# Provided passage:
Test set and train set for each fold in Caret cros

2019-07-13 00:51发布

问题:

I tried to understand the 5 fold cross validation algorithm in Caret package but I could not find out how to get train set and test set for each fold and I also could not find this from the similar suggested questions. Imagine if I want to do cross validation by random forest method, I do the following:

set.seed(12)
train_control <- trainControl(method="cv", number=5,savePredictions = TRUE)
rfmodel <- train(Species~., data=iris, trControl=train_control, method="rf")
first_holdout <- subset(rfmodel$pred, Resample == "Fold1")
str(first_holdout)
'data.frame':   90 obs. of  5 variables:
$ pred    : Factor w/ 3 levels "setosa","versicolor",..: 1 1 1 1 1 1 1 1 1 1     
$ obs     : Factor w/ 3 levels "setosa","versicolor",..: 1 1 1 1 1 1 1 1 1 1 
$ rowIndex: int  2 3 9 11 25 29 35 36 41 50 ...
$ mtry    : num  2 2 2 2 2 2 2 2 2 2 ...
$ Resample: chr  "Fold1" "Fold1" "Fold1" "Fold1" ...

Are these 90 observations in Fold1 used as training set? If yes then where is the test set for this fold?

回答1:

 str(rfmodel)

Model performed stores everything in the below form. control in the below stores the indexes for samples that went to Train and respective hold outs in index and indexOut.

 names(rfmodel)
 #  [1] "method"       "modelInfo"    "modelType"    "results"      "pred"        
 #  [6] "bestTune"     "call"         "dots"         "metric"       "control"     
 # [11] "finalModel"   "preProcess"   "trainingData" "resample"     "resampledCM" 
 # [16] "perfNames"    "maximize"     "yLimits"      "times"        "levels"      
 # [21] "terms"        "coefnames"    "xlevels" 

Path to indexes of Train and Hold Out samples

 # Indexes of Hold Out Sets
 rfmodel$control$indexOut

 # Indexes of Train Sets for above hold outs
 rfmodel$control$index

Extracted data entries:
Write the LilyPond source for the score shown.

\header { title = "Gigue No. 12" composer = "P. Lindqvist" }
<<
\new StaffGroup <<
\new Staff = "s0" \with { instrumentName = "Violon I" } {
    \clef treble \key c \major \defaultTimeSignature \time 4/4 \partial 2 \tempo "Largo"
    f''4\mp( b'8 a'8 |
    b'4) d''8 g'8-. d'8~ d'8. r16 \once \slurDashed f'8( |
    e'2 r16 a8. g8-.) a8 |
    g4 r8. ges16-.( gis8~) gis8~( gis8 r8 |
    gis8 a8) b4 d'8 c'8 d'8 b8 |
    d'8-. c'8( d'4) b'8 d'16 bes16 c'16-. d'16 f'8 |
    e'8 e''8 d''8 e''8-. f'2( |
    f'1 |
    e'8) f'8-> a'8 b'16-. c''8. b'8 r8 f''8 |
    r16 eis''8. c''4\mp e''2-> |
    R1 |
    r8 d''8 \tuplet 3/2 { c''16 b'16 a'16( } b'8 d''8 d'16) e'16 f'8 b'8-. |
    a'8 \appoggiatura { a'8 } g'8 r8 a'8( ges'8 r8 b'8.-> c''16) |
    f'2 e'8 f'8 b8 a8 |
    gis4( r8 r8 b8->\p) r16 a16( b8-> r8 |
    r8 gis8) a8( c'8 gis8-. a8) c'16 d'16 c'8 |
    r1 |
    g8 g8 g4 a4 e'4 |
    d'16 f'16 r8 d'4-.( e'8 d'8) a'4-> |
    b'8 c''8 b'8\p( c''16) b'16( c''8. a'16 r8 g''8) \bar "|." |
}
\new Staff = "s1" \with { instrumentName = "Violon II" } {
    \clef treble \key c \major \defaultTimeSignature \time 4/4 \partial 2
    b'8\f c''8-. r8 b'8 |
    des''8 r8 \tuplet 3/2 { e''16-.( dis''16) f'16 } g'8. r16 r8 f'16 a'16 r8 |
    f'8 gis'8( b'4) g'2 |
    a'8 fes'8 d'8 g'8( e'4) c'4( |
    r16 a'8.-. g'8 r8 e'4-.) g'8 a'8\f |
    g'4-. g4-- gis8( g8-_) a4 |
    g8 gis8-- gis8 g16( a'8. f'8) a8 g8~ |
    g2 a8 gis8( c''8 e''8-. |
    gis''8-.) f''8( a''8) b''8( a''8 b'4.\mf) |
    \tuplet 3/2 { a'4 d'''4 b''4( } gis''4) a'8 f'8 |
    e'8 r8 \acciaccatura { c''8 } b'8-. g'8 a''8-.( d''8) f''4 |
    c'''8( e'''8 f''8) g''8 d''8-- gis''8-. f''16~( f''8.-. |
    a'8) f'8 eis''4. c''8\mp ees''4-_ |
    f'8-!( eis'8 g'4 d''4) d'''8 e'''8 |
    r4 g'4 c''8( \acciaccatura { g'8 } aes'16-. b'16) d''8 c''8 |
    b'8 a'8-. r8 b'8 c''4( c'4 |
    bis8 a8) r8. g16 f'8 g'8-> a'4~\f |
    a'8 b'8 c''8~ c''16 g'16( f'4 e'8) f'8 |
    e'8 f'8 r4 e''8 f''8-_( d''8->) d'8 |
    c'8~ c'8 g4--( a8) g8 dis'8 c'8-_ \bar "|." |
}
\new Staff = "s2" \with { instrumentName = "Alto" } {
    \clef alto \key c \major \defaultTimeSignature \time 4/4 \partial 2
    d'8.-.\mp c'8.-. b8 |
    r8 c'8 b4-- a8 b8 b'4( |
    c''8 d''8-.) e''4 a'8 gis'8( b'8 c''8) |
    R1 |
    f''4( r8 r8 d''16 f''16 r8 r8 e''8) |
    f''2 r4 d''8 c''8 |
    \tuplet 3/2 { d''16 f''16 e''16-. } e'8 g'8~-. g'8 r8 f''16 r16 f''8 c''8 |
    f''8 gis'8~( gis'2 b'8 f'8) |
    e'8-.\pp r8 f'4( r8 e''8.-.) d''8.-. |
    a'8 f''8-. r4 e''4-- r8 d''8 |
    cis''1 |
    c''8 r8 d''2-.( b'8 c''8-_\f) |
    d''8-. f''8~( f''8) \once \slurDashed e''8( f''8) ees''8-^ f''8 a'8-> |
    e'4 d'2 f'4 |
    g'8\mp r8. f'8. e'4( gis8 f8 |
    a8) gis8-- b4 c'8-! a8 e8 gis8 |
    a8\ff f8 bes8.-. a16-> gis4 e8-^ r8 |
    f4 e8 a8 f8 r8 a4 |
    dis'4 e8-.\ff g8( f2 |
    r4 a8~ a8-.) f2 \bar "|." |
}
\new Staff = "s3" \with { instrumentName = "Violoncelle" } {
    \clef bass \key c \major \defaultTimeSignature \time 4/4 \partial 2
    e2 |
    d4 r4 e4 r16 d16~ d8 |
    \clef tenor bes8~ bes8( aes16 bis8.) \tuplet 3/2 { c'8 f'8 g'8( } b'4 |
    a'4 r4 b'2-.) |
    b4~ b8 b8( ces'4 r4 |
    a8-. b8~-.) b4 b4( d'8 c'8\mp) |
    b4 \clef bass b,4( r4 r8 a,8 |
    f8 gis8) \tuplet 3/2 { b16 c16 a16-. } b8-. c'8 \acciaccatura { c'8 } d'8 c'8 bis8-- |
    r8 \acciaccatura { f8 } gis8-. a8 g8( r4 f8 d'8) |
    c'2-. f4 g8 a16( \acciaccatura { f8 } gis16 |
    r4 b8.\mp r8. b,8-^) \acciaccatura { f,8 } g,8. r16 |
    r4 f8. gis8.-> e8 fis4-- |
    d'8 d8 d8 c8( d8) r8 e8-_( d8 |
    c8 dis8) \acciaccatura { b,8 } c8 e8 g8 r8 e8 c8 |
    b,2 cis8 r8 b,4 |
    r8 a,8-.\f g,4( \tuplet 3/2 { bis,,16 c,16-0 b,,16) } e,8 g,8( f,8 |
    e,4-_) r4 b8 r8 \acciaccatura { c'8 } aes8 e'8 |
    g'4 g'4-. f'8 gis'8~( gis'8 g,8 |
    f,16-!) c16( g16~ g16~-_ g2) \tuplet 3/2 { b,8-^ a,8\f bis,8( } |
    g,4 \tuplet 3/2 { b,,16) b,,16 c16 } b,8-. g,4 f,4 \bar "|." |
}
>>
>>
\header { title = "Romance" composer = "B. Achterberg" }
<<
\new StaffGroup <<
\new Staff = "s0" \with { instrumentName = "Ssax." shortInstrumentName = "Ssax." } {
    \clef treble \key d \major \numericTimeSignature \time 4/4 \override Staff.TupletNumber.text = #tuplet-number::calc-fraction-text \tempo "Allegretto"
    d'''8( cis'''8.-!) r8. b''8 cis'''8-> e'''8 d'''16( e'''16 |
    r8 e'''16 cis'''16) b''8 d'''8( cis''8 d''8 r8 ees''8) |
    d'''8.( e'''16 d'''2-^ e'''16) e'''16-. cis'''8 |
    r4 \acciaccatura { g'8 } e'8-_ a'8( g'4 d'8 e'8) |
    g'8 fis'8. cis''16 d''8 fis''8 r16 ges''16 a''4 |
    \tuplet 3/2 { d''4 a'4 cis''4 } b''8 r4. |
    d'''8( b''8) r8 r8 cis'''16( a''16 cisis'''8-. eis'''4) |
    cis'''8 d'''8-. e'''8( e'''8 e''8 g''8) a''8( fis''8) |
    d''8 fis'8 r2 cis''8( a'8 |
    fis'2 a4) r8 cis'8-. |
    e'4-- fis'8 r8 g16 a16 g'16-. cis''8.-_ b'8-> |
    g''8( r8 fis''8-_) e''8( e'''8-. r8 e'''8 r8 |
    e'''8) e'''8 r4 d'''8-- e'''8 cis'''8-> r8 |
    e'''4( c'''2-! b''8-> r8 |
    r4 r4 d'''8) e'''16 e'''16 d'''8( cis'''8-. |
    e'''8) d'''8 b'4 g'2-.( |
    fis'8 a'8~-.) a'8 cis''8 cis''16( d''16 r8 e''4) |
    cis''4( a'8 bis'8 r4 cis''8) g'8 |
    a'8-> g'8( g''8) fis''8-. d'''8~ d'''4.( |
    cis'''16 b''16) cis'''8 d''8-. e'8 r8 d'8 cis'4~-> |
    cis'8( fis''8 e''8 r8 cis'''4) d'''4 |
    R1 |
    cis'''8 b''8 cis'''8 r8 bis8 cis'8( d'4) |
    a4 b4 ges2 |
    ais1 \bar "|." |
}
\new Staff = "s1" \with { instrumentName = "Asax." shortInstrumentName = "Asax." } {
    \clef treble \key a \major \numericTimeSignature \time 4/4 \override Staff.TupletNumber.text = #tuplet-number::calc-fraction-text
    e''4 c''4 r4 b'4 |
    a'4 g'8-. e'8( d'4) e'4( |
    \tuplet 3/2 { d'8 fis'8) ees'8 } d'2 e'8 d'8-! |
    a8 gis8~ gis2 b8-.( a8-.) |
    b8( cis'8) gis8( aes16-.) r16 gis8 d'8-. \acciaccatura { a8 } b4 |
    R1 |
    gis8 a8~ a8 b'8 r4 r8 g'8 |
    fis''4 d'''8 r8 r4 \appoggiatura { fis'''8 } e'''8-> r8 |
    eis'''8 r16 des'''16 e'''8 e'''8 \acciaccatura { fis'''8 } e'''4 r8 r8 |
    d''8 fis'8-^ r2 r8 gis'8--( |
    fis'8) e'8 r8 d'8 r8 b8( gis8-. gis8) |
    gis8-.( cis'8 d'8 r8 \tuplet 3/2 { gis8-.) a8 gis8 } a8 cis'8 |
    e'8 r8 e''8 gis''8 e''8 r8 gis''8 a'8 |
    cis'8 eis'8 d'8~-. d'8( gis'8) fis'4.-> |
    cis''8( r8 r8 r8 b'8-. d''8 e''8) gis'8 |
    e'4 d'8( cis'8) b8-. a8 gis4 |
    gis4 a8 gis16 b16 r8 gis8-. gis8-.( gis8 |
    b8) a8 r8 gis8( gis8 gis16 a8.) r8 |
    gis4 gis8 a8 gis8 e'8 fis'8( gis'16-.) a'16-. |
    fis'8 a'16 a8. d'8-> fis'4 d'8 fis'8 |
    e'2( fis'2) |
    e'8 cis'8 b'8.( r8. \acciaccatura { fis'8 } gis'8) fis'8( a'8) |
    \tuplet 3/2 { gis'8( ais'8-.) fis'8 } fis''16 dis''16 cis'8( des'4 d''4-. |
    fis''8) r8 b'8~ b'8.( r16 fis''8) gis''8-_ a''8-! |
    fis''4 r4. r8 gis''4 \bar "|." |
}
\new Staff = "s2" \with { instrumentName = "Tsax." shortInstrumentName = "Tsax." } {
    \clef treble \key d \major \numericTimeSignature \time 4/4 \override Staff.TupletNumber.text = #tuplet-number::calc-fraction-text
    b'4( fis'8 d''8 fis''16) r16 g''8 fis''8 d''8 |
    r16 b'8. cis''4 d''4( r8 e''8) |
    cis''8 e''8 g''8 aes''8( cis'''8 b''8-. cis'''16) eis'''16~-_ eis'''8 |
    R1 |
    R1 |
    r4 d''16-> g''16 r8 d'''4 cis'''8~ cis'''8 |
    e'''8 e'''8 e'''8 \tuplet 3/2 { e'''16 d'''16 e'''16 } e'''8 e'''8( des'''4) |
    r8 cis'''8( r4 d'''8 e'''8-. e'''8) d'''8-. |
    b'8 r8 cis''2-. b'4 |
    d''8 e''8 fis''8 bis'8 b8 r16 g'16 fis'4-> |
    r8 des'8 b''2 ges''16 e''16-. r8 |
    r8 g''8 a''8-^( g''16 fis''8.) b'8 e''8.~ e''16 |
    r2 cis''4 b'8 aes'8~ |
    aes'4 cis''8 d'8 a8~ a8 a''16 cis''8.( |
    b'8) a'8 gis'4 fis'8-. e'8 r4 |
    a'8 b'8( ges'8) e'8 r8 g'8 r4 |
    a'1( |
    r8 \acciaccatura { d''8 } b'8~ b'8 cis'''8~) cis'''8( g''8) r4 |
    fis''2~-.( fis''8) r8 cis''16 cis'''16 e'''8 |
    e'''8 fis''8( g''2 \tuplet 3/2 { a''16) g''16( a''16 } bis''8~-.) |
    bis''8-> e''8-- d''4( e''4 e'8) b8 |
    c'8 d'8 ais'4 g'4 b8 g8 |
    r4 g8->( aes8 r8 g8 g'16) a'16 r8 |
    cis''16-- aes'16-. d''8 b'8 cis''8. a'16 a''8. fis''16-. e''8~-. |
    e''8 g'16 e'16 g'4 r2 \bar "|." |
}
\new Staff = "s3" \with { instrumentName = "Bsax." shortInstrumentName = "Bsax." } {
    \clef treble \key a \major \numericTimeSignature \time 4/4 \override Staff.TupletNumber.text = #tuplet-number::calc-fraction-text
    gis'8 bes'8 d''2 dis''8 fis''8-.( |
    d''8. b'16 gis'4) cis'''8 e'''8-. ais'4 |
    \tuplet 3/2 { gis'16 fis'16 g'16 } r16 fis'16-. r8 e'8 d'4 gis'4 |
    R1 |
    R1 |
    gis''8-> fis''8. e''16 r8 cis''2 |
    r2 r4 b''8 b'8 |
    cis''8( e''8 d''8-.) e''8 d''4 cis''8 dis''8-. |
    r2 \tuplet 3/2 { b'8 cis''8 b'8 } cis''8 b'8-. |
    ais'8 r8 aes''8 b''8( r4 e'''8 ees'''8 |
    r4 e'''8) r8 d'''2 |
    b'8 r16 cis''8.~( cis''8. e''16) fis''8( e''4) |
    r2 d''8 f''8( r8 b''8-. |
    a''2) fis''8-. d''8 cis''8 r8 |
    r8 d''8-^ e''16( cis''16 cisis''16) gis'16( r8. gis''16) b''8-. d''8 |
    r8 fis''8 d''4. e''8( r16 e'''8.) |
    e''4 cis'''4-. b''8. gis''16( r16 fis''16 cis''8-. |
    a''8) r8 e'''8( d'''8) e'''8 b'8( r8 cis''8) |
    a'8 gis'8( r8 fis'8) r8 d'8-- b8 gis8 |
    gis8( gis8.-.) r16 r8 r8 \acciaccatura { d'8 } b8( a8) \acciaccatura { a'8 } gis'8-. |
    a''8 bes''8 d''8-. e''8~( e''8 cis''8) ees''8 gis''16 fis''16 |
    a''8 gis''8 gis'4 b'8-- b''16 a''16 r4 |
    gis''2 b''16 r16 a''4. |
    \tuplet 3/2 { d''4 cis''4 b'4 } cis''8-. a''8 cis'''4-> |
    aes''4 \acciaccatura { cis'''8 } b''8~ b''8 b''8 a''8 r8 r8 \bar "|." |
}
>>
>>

# Problem 1:
Extract from the cross-validation thread the part from "str(rfmodel)" up to and including "names(rfmodel)".
# Problem 2:
Check each statement against the cross-validation thread and answer yes or no, quoting the words that decide it. (a) The code in the question sets the number of folds to 5. (b) The first holdout printed in the question has 150 observations. (c) The answer gives rfmodel$control$indexOut as the path to the indexes of the hold-out sets.
# Problem 3:
Name every variable listed in the str(first_holdout) output in the cross-validation thread.
Rely on the cross-validation thread alone.

# Full answer 1:
str(rfmodel)

Model performed stores everything in the below form. control in the below stores the indexes for samples that went to Train and respective hold outs in index and indexOut.

 names(rfmodel)

# Full answer 2:
(a) Yes: "number=5"
(b) No: "'data.frame':   90 obs. of  5 variables:"
(c) Yes: "# Indexes of Hold Out Sets" followed by "rfmodel$control$indexOut"

# Full answer 3:
pred, obs, rowIndex, mtry, Resample